Another group of preferred isocyanato sulfonic acids consists of those
aromatic mono-, di- or poly-isocyanates which contain more than one
sulfonic acid group and in particular two or three sulfonic acid groups.
Isocyanatopolysulfonic acids of this type have been described in German
Offenlegungsschrift No. 2,615,876. If monocyanato-disulfonic acids are
used as part or all of the sulfonic acid component, the equivalent ratio
of NCO groups to SO.sub.3 H groups may also be from 1:1 to 0.5:1.
For the preparation of hydroxyl compounds which have sulfonic acid or
sulfonate groups in end positions, it is preferred to use
monoisocyanato-sulfonic acids, e.g. the sulfonation products of
phenylisocyanate, m-tolylisocyanate, p-tolylisocyanate,
p-chlorophenylisocyanate, p-nitrophenylisocyanate,
p-methoxyphenylisocyanate, p-chloromethyl-phenylisocyanate,
m-chlorophenylisocyanate and m-chloromethylphenylisocyanate.
The ratio of polyhydroxyl compounds to isocyanatosulfonic acid is in most
cases chosen so that OH-functional products having a molecular weight of
below 12,000, preferably below 6,000, are produced. This means that a
molar excess of hydroxy-functional components are used, amounting to at
least 1.5 OH groups per NCO group. By "NCO groups" are meant not only free
NCO groups but also dimerized NCO groups in the form of uretdione groups.
The hydroxy-functional compounds used as starting materials are most
preferably modified only partly with sulfonic acid groups, in which case
up to 30 OH groups may be used per NCO group. An equivalent ratio of OH
groups to NCO groups of from 2:1 to 20:1 is preferred.
The above-mentioned proportions apply mainly to reactions which are carried
out using di- or poly-isocyanates and which lead directly to polyhydroxyl
compounds which are modified with sulfonic acid groups.
However, monoisocyanates containing from 1 to 3 sulfonic acid groups may
also be used for the present invention. These monoisocyanates are reacted
in sub-equivalent molar quantities with the hydroxyl compounds used as
starting materials.
The equivalent ratio of OH groups to NCO groups is preferably from 2 to 6.
+---+
# [COMPLETE THE FOLLOWING]
(1) Which isocyanates with the prefix "p-" does the passage on isocyanato sulfonic acids name?
(2) Does each statement agree with the passage on isocyanato sulfonic acids? Answer yes or no for each and quote the words that decide it. (a) The OH-functional products preferably have a molecular weight below 6,000. (b) The term "NCO groups" covers only free NCO groups. (c) The monoisocyanates that may be used contain from 1 to 5 sulfonic acid groups.
+---+
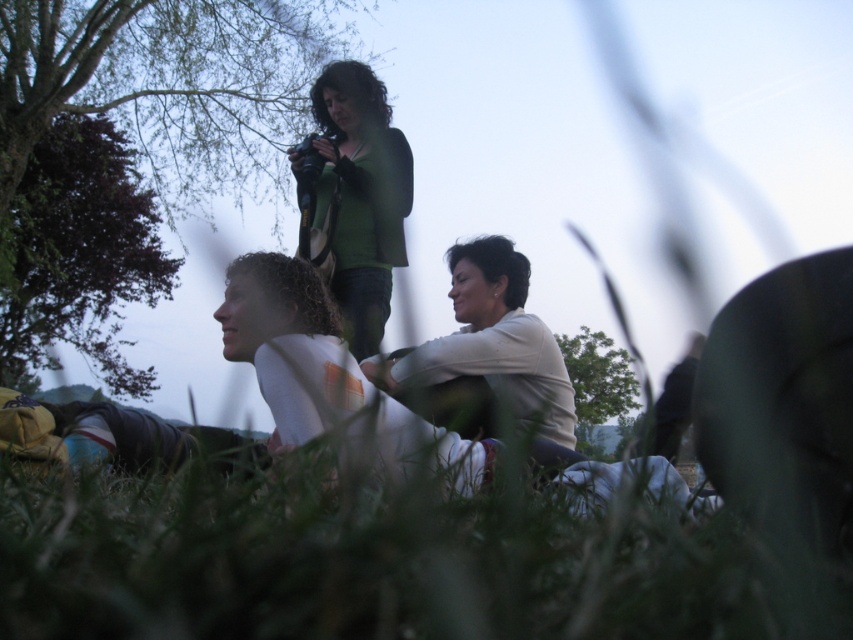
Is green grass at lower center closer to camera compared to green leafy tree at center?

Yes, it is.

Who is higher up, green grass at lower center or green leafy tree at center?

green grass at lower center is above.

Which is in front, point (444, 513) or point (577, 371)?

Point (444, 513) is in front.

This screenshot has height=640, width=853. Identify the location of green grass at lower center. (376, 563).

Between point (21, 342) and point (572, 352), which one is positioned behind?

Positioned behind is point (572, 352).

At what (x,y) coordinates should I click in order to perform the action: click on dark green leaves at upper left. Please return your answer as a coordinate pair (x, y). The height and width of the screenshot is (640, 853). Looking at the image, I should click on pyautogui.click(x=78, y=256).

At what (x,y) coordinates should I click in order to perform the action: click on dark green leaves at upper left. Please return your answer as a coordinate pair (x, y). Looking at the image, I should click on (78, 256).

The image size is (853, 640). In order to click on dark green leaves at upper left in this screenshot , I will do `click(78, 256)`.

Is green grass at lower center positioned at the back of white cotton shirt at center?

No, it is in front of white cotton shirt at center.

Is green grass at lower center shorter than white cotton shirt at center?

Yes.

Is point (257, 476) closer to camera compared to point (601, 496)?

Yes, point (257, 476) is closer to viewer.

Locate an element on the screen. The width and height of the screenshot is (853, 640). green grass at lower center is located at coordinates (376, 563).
+---+
# [TASK-BY-TASK OUTPUTS]
(1) p-tolylisocyanate, p-chlorophenylisocyanate, p-nitrophenylisocyanate, p-methoxyphenylisocyanate, p-chloromethyl-phenylisocyanate

(2)
(a) Yes: "preferably below 6,000"
(b) No: "not only free NCO groups but also dimerized NCO groups in the form of uretdione groups"
(c) No: "monoisocyanates containing from 1 to 3 sulfonic acid groups"